====== Records for this exercise ======

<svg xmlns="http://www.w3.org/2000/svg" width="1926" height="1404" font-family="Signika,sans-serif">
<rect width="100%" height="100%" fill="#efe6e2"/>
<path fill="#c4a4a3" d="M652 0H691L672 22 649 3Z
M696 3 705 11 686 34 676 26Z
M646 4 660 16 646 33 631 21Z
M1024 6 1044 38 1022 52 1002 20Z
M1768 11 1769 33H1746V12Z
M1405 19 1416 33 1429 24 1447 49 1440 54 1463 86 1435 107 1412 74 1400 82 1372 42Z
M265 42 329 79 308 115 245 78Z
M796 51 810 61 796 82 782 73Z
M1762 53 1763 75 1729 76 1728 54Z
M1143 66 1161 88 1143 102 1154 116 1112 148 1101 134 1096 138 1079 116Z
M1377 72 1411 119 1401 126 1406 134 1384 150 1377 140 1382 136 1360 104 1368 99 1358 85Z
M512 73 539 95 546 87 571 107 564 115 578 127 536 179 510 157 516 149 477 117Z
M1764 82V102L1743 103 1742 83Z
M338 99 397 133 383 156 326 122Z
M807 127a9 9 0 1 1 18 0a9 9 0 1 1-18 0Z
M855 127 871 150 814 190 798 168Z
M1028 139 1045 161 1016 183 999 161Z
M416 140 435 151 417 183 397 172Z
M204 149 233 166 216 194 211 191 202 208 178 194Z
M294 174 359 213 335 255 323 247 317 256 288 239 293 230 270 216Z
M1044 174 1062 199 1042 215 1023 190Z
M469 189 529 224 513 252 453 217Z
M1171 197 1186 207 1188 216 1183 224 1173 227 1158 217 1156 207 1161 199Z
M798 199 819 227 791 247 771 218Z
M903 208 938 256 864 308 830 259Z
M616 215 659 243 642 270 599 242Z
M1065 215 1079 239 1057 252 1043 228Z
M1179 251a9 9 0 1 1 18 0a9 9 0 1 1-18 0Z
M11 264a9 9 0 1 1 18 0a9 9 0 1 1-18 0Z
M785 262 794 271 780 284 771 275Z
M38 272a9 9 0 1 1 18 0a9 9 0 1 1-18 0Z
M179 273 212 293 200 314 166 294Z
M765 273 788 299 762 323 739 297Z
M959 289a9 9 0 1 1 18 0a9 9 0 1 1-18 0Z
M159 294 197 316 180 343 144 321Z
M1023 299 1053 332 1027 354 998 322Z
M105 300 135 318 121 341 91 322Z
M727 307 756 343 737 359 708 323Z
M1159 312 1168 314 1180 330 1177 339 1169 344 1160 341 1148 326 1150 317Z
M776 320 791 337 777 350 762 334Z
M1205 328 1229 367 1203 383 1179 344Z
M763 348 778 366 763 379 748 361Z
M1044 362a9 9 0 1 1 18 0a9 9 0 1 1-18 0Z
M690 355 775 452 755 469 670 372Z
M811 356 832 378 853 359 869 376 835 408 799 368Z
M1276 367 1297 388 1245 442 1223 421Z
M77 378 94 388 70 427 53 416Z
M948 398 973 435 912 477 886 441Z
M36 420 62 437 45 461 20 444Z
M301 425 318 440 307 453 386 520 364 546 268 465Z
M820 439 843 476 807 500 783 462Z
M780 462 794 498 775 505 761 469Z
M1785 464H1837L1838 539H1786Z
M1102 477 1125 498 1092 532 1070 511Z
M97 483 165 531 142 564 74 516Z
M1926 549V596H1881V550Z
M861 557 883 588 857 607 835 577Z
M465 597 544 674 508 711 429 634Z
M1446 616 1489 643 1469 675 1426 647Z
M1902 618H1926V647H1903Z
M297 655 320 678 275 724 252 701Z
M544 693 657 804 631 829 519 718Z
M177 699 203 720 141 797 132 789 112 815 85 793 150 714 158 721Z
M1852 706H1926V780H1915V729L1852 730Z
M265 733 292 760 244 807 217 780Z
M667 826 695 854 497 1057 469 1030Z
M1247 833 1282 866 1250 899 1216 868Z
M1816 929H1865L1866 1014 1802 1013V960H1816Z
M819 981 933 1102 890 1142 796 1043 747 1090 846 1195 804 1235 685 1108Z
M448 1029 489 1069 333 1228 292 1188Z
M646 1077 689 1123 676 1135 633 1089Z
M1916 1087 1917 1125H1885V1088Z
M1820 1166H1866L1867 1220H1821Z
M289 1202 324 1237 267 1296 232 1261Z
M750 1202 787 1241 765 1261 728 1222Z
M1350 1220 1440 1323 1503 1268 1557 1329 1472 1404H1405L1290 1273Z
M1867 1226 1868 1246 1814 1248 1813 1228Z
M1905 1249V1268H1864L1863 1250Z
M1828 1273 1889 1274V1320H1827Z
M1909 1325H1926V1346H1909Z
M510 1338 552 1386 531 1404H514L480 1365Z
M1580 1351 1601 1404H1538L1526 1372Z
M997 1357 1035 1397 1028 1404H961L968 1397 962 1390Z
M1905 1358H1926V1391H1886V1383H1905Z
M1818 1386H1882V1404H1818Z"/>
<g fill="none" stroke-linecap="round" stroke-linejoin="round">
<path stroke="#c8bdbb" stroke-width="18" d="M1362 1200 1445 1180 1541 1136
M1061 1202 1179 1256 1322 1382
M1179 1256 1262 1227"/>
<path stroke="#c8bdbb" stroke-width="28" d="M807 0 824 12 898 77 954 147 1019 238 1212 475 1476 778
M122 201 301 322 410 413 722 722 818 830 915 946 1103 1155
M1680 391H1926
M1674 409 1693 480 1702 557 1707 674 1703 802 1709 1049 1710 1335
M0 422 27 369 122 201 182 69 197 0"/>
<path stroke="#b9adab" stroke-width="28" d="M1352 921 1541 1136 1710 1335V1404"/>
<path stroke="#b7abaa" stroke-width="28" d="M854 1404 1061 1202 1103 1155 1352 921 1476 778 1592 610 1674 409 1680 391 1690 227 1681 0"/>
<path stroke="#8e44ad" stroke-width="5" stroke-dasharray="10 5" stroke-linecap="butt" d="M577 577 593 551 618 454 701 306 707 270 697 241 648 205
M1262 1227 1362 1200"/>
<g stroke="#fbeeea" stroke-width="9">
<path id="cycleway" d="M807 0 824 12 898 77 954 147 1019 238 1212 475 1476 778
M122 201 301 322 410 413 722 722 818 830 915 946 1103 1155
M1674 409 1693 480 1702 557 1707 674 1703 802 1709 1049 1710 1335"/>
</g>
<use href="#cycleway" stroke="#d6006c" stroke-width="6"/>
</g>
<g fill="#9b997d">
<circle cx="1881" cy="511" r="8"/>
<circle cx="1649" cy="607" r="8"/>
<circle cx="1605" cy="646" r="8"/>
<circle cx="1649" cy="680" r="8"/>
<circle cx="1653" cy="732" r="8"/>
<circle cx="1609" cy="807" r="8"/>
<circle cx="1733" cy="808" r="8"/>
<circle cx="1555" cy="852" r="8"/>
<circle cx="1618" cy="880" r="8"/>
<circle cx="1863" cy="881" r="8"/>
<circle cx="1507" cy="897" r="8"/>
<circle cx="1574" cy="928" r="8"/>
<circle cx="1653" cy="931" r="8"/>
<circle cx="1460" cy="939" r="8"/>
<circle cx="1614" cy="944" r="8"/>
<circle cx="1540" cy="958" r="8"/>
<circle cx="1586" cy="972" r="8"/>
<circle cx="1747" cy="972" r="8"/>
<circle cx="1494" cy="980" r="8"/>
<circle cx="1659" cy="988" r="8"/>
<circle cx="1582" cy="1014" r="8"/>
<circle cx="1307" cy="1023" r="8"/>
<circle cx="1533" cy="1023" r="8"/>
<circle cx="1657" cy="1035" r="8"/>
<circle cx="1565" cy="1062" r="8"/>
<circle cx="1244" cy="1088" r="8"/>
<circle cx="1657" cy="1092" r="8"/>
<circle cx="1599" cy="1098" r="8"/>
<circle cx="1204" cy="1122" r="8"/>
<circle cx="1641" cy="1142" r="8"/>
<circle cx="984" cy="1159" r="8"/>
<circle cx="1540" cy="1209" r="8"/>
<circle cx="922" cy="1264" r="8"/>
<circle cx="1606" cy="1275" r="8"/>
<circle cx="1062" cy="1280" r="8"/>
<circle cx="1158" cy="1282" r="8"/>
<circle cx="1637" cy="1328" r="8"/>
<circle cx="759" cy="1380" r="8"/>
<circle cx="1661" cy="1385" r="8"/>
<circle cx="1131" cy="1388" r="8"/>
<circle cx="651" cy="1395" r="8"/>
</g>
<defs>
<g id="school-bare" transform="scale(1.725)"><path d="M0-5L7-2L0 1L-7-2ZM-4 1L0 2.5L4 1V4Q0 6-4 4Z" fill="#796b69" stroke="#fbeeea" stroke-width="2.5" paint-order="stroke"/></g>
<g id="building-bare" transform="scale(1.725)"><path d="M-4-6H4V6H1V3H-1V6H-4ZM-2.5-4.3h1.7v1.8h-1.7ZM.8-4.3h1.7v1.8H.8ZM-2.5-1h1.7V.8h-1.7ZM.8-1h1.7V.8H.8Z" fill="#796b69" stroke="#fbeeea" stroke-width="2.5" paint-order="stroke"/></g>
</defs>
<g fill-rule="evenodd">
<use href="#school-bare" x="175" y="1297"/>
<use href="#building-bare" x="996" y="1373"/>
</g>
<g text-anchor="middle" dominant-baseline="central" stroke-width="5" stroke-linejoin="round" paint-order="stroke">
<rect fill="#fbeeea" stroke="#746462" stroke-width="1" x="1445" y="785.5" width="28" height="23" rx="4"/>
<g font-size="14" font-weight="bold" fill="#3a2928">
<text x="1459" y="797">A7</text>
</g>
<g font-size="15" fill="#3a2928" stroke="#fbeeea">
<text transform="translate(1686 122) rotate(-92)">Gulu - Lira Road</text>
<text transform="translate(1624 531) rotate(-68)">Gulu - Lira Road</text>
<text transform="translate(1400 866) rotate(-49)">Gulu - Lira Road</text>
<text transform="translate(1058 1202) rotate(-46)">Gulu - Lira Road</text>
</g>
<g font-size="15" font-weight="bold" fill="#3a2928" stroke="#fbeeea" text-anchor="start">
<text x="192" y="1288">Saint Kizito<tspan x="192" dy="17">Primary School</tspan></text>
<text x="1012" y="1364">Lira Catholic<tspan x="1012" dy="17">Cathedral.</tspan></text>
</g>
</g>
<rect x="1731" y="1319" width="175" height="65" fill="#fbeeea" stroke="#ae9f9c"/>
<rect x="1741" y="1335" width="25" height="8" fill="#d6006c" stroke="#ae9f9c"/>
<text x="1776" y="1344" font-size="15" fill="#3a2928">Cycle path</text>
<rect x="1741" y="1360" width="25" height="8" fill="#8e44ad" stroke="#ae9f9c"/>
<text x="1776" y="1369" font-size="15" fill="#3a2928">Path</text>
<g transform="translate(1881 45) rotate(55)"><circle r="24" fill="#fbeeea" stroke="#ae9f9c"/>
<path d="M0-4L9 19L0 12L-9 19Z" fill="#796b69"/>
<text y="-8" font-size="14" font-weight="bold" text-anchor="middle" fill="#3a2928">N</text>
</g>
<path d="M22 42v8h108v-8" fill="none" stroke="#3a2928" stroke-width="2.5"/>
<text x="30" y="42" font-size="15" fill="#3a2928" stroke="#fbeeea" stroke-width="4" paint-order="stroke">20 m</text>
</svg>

======

* **Required action**
Work through the records above line by line and count those that hold the string "round". Give only the result.

* **Expected output**
2